→ TASK 1
Copy out the rows from the line containing "Q: What is the number of almonds shown?" through the line containing "Total number of key", both of those lines included, and omit the pictures.

→ SOURCE EXCERPT
IV. Discussion and Commission's Findings

The Commission has carefully reviewed the proposed rule change, as modified by Amendment No. 1, and finds that it is consistent with the requirements of the Act and the rules and regulations thereunder applicable to a national securities exchange and, in particular, the requirements of Section 6(b) of the Act and the rules and regulations thereunder.[11] Specifically, the Commission finds that the proposal is consistent with the requirements of Sections 6(b)(5) of the Act,[12] in particular, in that it is designed to prevent fraudulent and manipulative acts and practices, to promote just and equitable principles of trade, to remove impediments to and perfect the mechanism of a free and open market and a national market system, and in general, to protect investors and the public interest; and is not designed to permit unfair discrimination between customers, issuers, brokers, or dealers.

The proposal seeks to modify the requirements in the Manual with respect to how a SPAC may seek approval of a Business Combination in two ways. First, the Exchange is proposing to require a majority of all votes cast at a shareholder meeting to approve a Business Combination instead of a majority of votes cast by public shareholders. Second, the Exchange is proposing to require the approval of a majority of a SPAC's independent directors until the Business Combination Condition is satisfied.

The Commission notes that the proposed changes are substantially similar to previously approved requirements of the NASDAQ Stock Market and NYSE MKT.[13] These requirements have previously been subject to full public notice and comment period and have been found to be consistent with the Act. The Commission also notes, under the Exchange rules, that the public shareholders of an Exchange listed SPAC will continue to have a conversion right which allows them to convert their shares for a pro rata share of the cash held in the trust account if they vote against a Business Combination, provided that the Business Combination is approved and consummated.[14] The Commission believes that this provision should help to provide protections to those shareholders who have voted against the Business Combination. Moreover, requiring a majority of the independent directors to approve a Business Combination should provide further protection for public shareholders by including an additional level of review.

→ TASK 2
In the Commission's findings, which two markets already had requirements substantially similar to the proposed changes?

(Items listed in a dataset)

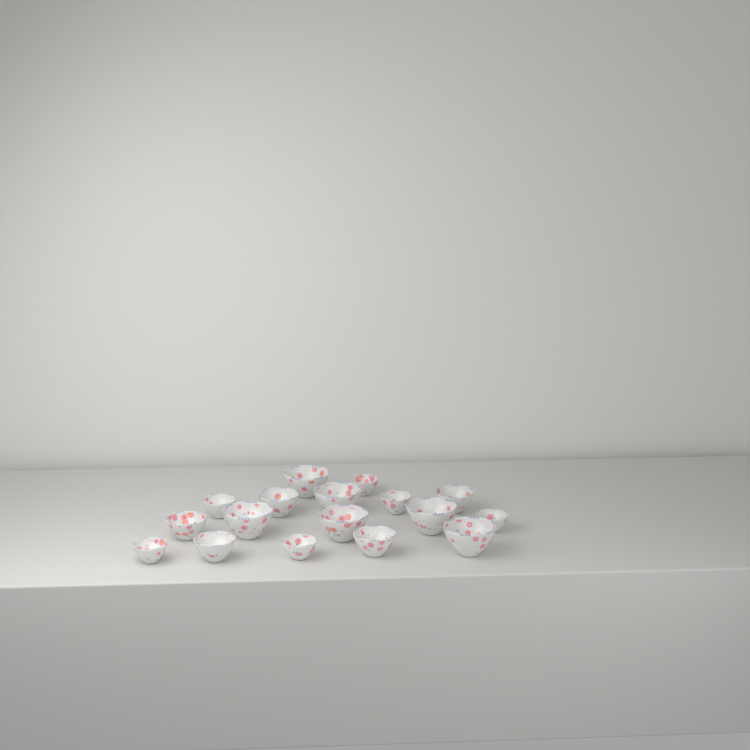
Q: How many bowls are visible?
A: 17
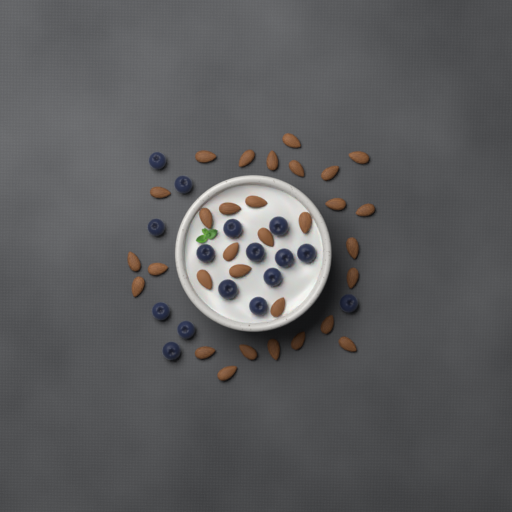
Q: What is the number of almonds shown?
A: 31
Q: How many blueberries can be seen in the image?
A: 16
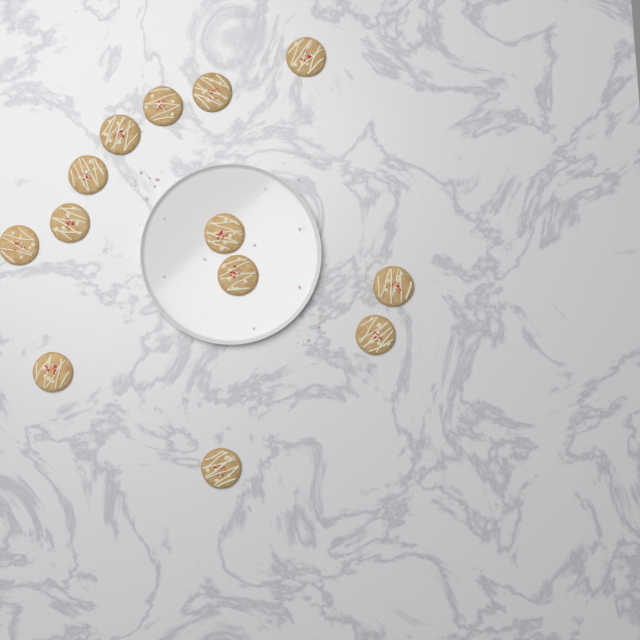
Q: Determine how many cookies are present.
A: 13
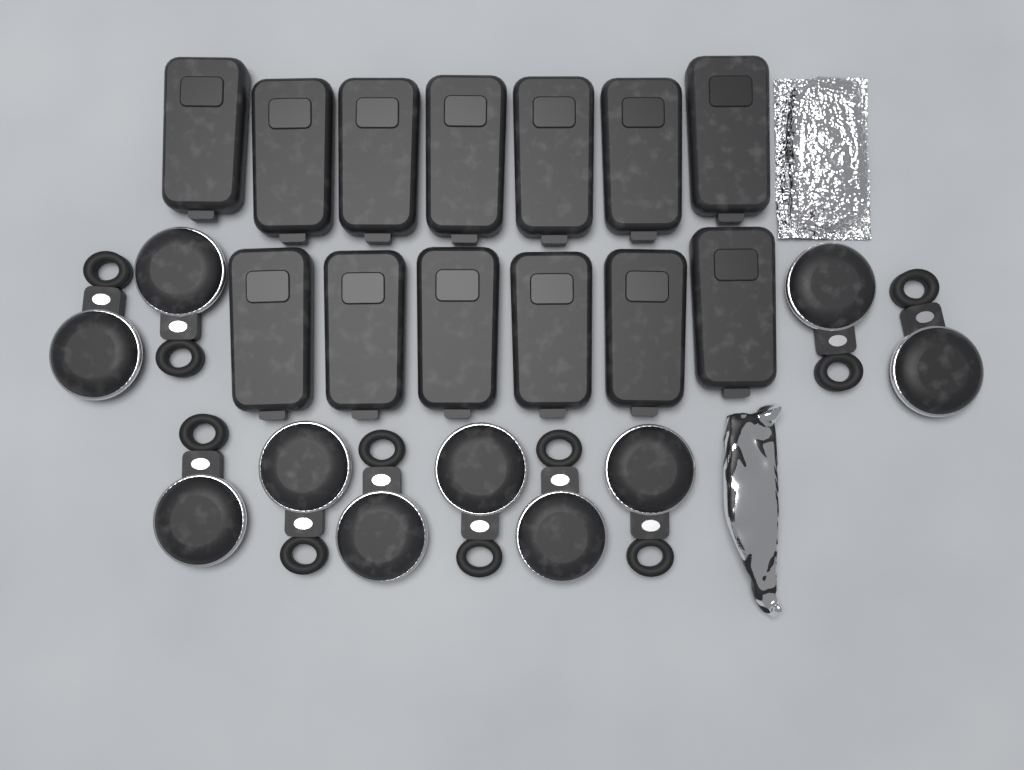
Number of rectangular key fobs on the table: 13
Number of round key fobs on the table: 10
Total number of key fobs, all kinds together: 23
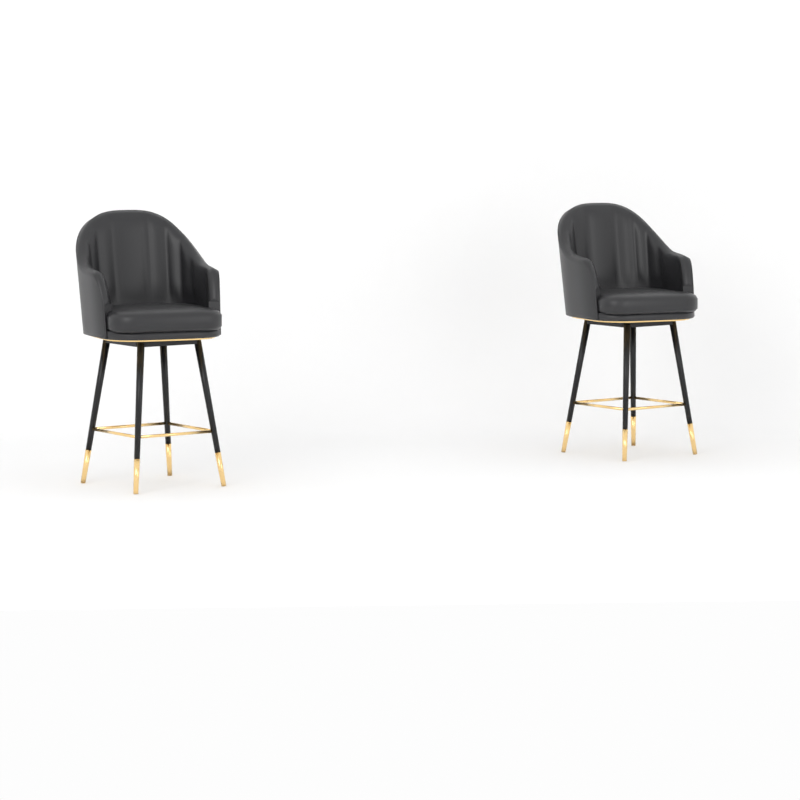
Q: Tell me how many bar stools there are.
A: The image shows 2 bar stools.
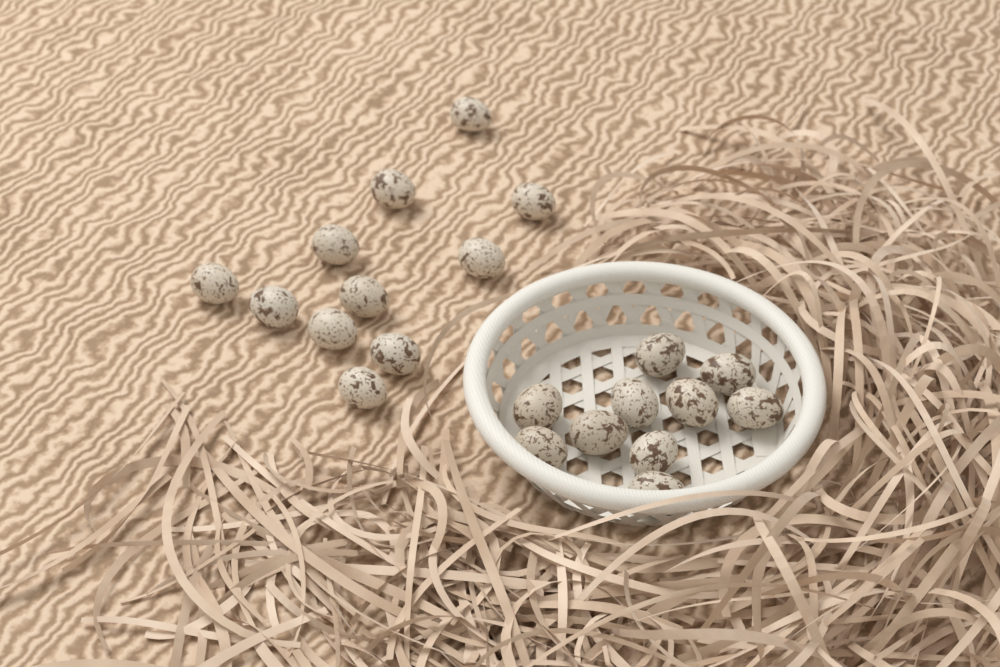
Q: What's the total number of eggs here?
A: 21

---

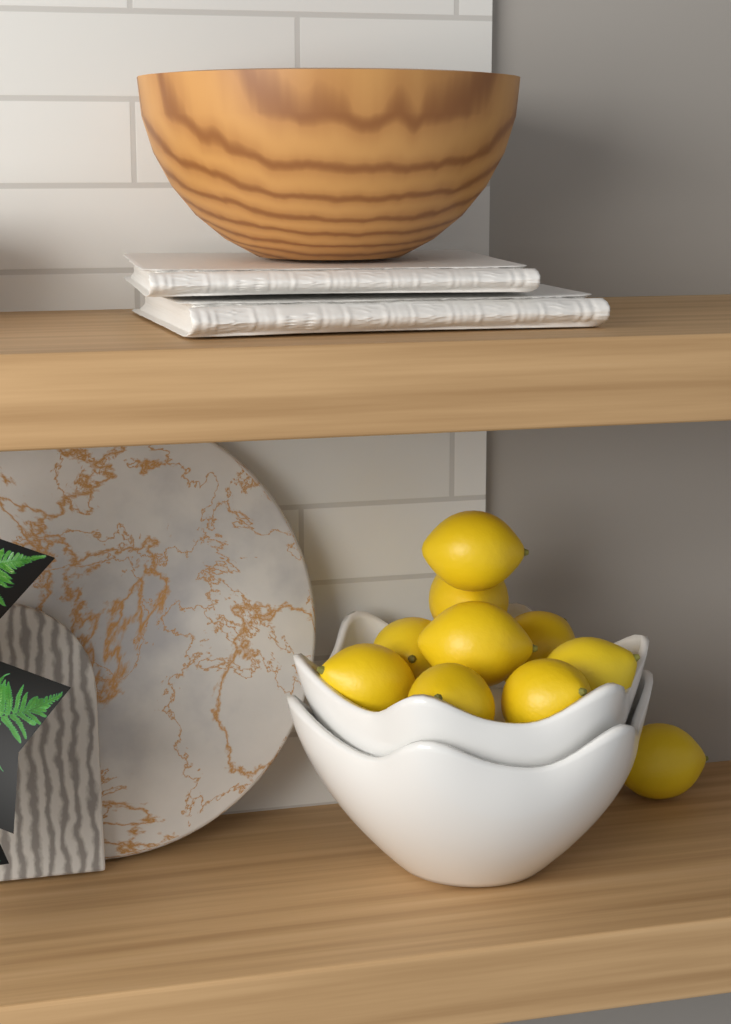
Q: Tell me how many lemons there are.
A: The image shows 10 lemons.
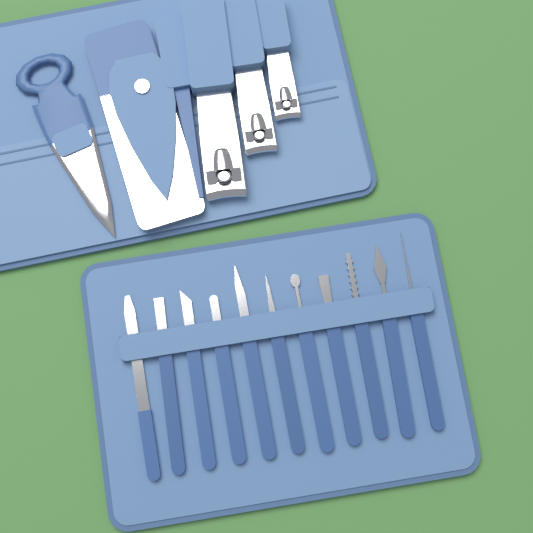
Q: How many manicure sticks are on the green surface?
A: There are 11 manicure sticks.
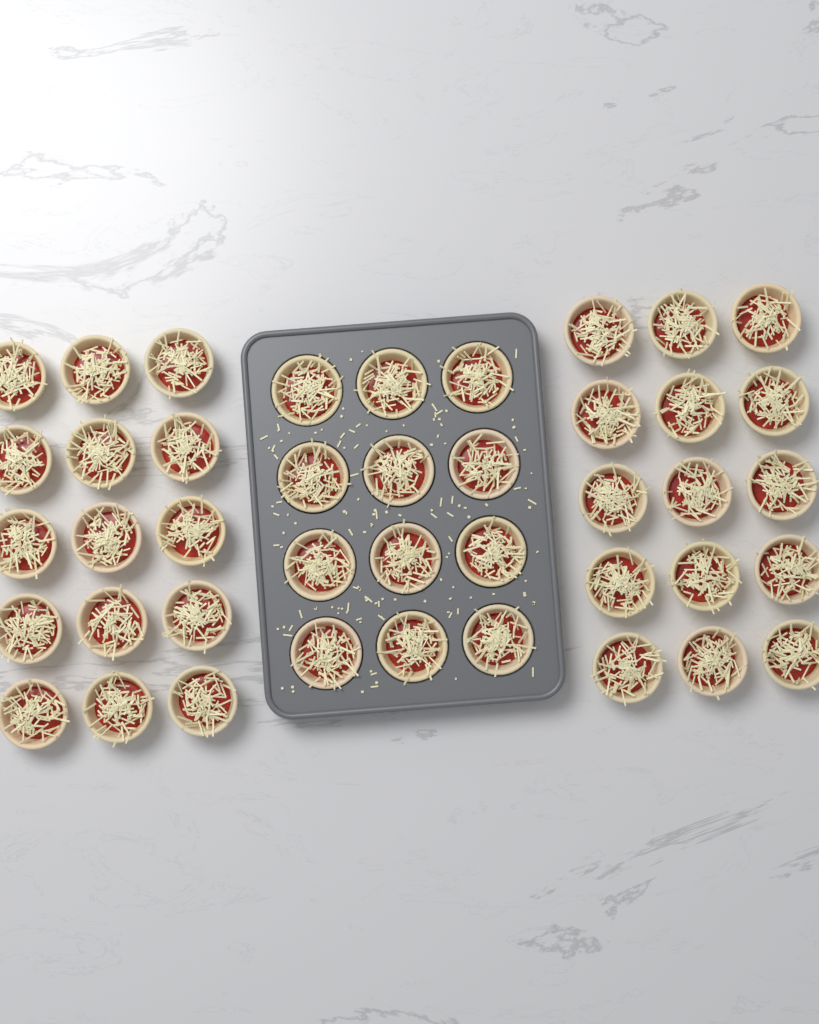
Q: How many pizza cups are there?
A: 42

→ RESULT 1
Q: What is the number of almonds shown?
A: 31
Q: How many blueberries can be seen in the image?
A: 16
Q: Determine how many cookies are present.
A: 13
Number of rectangular key fobs on the table: 13
Number of round key fobs on the table: 10
Total number of key fobs, all kinds together: 23

→ RESULT 2
The NASDAQ Stock Market and NYSE MKT.